● AIM OF THE EXERCISE
Please transcribe exactly, and only, the lines of the data below between the line holding "pinky dip: (283, 1006)" and the line holding "pinky tip: (1486, 736)", inclusive.

● ● ● ● ●

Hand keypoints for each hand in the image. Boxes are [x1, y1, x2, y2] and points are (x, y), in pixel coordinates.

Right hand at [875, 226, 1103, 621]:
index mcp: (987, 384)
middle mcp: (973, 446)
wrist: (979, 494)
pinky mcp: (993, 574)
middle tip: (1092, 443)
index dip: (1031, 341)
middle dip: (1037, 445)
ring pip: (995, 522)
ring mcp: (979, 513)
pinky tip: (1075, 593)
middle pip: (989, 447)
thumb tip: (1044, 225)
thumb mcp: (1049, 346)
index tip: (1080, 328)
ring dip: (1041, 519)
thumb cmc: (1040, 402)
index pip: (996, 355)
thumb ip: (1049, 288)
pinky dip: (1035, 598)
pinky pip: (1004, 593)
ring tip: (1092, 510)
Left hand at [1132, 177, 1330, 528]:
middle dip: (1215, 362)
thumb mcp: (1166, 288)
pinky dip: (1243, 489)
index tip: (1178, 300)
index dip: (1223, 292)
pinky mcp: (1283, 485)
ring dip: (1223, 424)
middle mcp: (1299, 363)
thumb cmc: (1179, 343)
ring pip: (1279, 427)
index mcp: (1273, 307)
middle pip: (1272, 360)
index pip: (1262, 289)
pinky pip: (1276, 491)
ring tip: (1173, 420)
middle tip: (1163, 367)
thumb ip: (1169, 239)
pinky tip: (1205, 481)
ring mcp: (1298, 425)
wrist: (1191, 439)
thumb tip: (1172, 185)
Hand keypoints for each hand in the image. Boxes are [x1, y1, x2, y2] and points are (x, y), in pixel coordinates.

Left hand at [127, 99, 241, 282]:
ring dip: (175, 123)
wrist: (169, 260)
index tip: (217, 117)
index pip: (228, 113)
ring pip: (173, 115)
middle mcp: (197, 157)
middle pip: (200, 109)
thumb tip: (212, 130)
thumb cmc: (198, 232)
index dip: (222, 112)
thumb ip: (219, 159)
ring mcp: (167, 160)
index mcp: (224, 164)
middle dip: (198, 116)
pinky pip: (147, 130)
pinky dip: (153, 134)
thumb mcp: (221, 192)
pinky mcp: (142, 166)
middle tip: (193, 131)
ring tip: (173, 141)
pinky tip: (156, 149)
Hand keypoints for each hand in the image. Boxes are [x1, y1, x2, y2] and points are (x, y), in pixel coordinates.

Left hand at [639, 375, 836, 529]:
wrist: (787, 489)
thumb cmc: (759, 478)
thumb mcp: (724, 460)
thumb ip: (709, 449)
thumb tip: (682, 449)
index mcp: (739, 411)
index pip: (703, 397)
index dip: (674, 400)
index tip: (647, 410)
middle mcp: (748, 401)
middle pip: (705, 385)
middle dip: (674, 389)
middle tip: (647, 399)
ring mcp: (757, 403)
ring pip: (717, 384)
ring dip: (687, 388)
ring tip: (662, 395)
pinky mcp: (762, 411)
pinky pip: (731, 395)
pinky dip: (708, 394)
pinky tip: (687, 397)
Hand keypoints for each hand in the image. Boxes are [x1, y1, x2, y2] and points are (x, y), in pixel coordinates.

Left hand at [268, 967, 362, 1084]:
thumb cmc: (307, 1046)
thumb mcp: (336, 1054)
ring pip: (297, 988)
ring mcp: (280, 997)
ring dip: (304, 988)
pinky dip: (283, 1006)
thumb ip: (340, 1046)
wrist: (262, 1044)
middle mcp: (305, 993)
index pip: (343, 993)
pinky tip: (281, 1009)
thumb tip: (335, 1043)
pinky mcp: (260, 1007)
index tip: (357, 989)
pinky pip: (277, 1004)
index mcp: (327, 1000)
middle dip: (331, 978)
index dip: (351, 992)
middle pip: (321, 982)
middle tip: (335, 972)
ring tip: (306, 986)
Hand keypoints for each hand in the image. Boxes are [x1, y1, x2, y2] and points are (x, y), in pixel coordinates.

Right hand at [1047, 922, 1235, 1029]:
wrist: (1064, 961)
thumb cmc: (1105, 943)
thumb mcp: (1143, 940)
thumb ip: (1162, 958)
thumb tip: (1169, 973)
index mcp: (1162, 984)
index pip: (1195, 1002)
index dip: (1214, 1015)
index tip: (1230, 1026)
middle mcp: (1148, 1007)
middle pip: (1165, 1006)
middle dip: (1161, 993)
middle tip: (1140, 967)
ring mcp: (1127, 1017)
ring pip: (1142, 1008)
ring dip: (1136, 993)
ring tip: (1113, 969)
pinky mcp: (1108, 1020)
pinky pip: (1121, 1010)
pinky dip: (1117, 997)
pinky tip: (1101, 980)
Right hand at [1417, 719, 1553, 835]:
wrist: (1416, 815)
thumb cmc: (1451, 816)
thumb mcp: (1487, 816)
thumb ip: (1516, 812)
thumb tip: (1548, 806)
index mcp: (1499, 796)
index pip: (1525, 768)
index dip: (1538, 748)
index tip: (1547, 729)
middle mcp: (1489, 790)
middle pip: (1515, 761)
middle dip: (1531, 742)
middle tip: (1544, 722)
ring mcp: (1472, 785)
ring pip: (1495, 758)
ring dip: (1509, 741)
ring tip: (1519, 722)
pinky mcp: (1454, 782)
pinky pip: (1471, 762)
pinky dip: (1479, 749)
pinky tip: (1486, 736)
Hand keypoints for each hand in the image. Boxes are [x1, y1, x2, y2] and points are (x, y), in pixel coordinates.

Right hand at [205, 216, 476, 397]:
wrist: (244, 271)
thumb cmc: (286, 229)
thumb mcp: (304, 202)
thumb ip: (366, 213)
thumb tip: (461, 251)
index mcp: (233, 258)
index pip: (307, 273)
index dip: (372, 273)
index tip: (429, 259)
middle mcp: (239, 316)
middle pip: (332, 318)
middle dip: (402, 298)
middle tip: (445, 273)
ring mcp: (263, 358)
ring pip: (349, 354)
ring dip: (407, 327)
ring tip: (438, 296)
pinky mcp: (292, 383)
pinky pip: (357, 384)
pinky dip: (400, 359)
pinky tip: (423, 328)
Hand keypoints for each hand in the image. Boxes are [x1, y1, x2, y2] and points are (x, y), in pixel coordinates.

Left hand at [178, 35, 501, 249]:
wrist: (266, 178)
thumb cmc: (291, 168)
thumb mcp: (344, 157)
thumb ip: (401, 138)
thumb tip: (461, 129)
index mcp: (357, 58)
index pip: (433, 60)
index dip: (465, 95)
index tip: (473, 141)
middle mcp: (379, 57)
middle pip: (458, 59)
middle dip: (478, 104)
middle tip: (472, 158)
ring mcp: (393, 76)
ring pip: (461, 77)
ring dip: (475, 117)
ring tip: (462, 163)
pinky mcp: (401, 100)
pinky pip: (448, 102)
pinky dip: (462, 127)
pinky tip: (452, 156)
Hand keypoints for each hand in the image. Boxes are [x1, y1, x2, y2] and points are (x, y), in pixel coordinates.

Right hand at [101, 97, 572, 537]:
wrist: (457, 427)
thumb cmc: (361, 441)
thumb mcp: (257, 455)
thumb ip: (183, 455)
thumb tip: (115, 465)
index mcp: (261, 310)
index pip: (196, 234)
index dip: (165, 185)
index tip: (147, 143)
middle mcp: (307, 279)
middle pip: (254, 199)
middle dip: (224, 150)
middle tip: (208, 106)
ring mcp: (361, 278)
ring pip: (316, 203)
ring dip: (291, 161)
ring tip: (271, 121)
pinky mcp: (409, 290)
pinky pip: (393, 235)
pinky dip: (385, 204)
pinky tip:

● ● ● ● ●

● EXERCISE SOLUTION
pinky dip: (283, 1006)
thumb ip: (340, 1046)
wrist: (262, 1044)
middle mcp: (305, 993)
index pip: (343, 993)
pinky tip: (281, 1009)
thumb tip: (335, 1043)
pinky mcp: (260, 1007)
index tip: (357, 989)
pinky pip: (277, 1004)
index mcp: (327, 1000)
middle dip: (331, 978)
index dip: (351, 992)
middle pip: (321, 982)
middle tip: (335, 972)
ring tip: (306, 986)
Hand keypoints for each hand in the image. Boxes are [x1, y1, x2, y2] and points are (x, y), in pixel coordinates.

Right hand at [1047, 922, 1235, 1029]:
wrist: (1064, 961)
thumb cmc: (1105, 943)
thumb mcp: (1143, 940)
thumb ip: (1162, 958)
thumb tip: (1169, 973)
index mcp: (1162, 984)
index pip: (1195, 1002)
index dip: (1214, 1015)
index tip: (1230, 1026)
middle mcp: (1148, 1007)
middle pip: (1165, 1006)
middle dip: (1161, 993)
middle tip: (1140, 967)
ring mcp: (1127, 1017)
ring pip: (1142, 1008)
ring dip: (1136, 993)
ring tip: (1113, 969)
pinky mcp: (1108, 1020)
pinky pip: (1121, 1010)
pinky dip: (1117, 997)
pinky tip: (1101, 980)
Right hand at [1417, 719, 1553, 835]:
wrist: (1416, 815)
thumb cmc: (1451, 816)
thumb mcp: (1487, 816)
thumb ip: (1516, 812)
thumb tip: (1548, 806)
index mcp: (1499, 796)
index pip: (1525, 768)
index dip: (1538, 748)
index tip: (1547, 729)
middle mcp: (1489, 790)
middle pip: (1515, 761)
middle dip: (1531, 742)
middle tip: (1544, 722)
ring mcp: (1472, 785)
ring pip: (1495, 758)
ring dip: (1509, 741)
ring tip: (1519, 722)
pinky mcp: (1454, 782)
pinky pip: (1471, 762)
pinky dip: (1479, 749)
pinky tip: (1486, 736)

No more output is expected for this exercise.